- GIVEN RECORDS
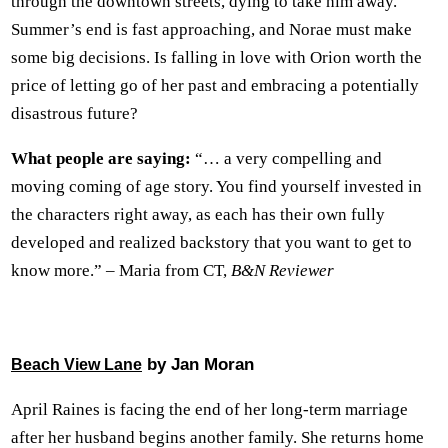
through the downtown streets, dying to take him away.
Summer’s end is fast approaching, and Norae must make
some big decisions. Is falling in love with Orion worth the
price of letting go of her past and embracing a potentially
disastrous future?
What people are saying:
“… a very compelling and
moving coming of age story. You find yourself invested in
the characters right away, as each has their own fully
developed and realized backstory that you want to get to
know more.” – Maria from CT,
B&N Reviewer
by Jan Moran
Beach View Lane
April Raines is facing the end of her long-term marriage
after her husband begins another family. She returns home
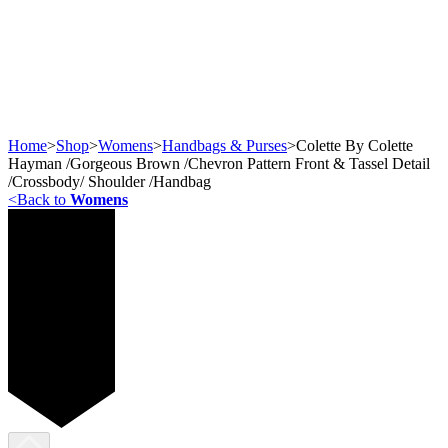
Home
>
Shop
>
Womens
>
Handbags & Purses
>
Colette By Colette
Hayman /Gorgeous Brown /Chevron Pattern Front & Tassel Detail
/Crossbody/ Shoulder /Handbag
<
Back to
Womens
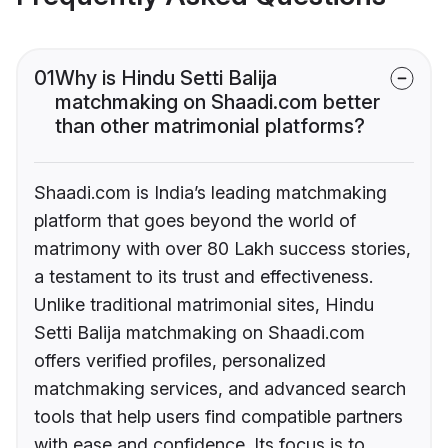
01
Why is Hindu Setti Balija
matchmaking on Shaadi.com better
than other matrimonial platforms?
Shaadi.com is India’s leading matchmaking
platform that goes beyond the world of
matrimony with over 80 Lakh success stories,
a testament to its trust and effectiveness.
Unlike traditional matrimonial sites, Hindu
Setti Balija matchmaking on Shaadi.com
offers verified profiles, personalized
matchmaking services, and advanced search
tools that help users find compatible partners
with ease and confidence. Its focus is to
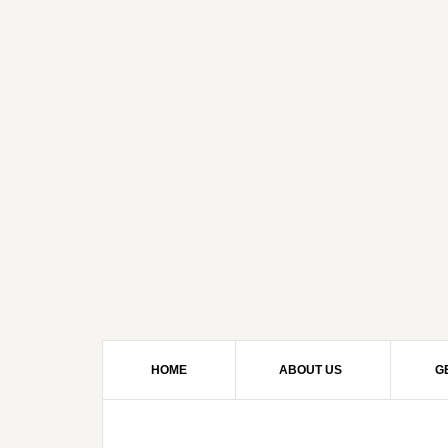
HOME
ABOUT US
G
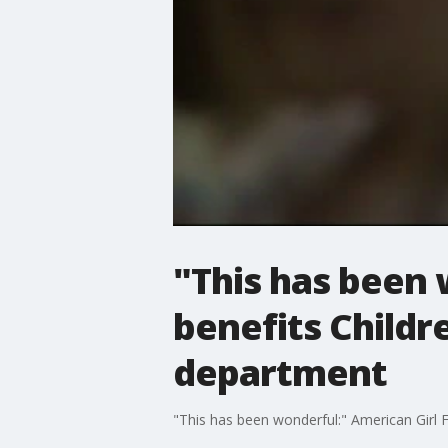
"This has been 
benefits Childr
department
"This has been wonderful:" American Girl 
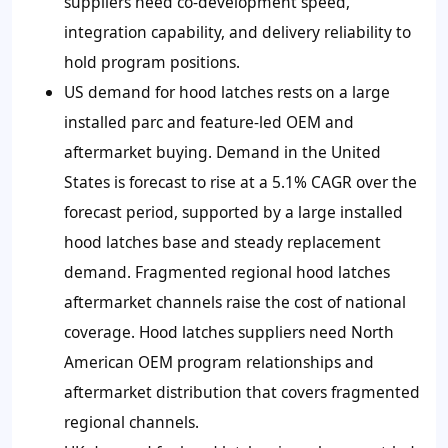
suppliers need co-development speed,
integration capability, and delivery reliability to
hold program positions.
US demand for hood latches rests on a large
installed parc and feature-led OEM and
aftermarket buying. Demand in the United
States is forecast to rise at a 5.1% CAGR over the
forecast period, supported by a large installed
hood latches base and steady replacement
demand. Fragmented regional hood latches
aftermarket channels raise the cost of national
coverage. Hood latches suppliers need North
American OEM program relationships and
aftermarket distribution that covers fragmented
regional channels.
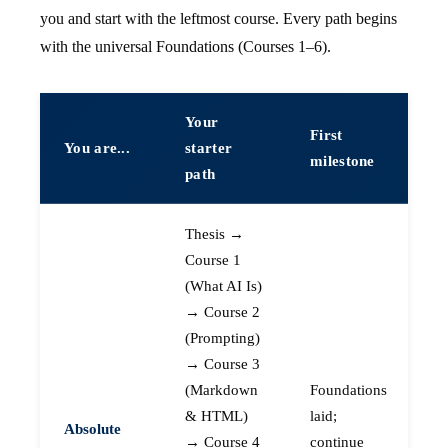
you and start with the leftmost course. Every path begins
with the universal Foundations (Courses 1–6).
Your
First
You are...
starter
milestone
path
Thesis →
Course 1
(What AI Is)
→ Course 2
(Prompting)
→ Course 3
(Markdown
Foundations
& HTML)
laid;
Absolute
→ Course 4
continue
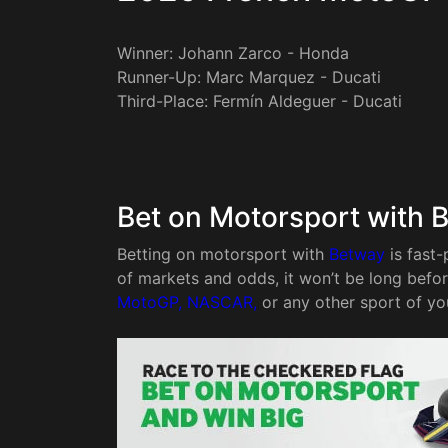
Winner: Johann Zarco - Honda
Runner-Up: Marc Marquez - Ducati
Third-Place: Fermín Aldeguer - Ducati
Bet on Motorsport with 
Betting on motorsport with
Betway
is fast-
of markets and odds, it won’t be long befo
MotoGP, NASCAR,
or any other sport of yo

- EXERCISE GOAL
Nothing but the lines above from the line with "Hayman /Gorgeous Brown" up to and including the line with "Shaadi.com is India’s leading matchmaking" should be returned, exactly as written and without pictures.

- WRITTEN RESPONSE
Hayman /Gorgeous Brown /Chevron Pattern Front & Tassel Detail
/Crossbody/ Shoulder /Handbag
<
Back to
Womens
01
Why is Hindu Setti Balija
matchmaking on Shaadi.com better
than other matrimonial platforms?
Shaadi.com is India’s leading matchmaking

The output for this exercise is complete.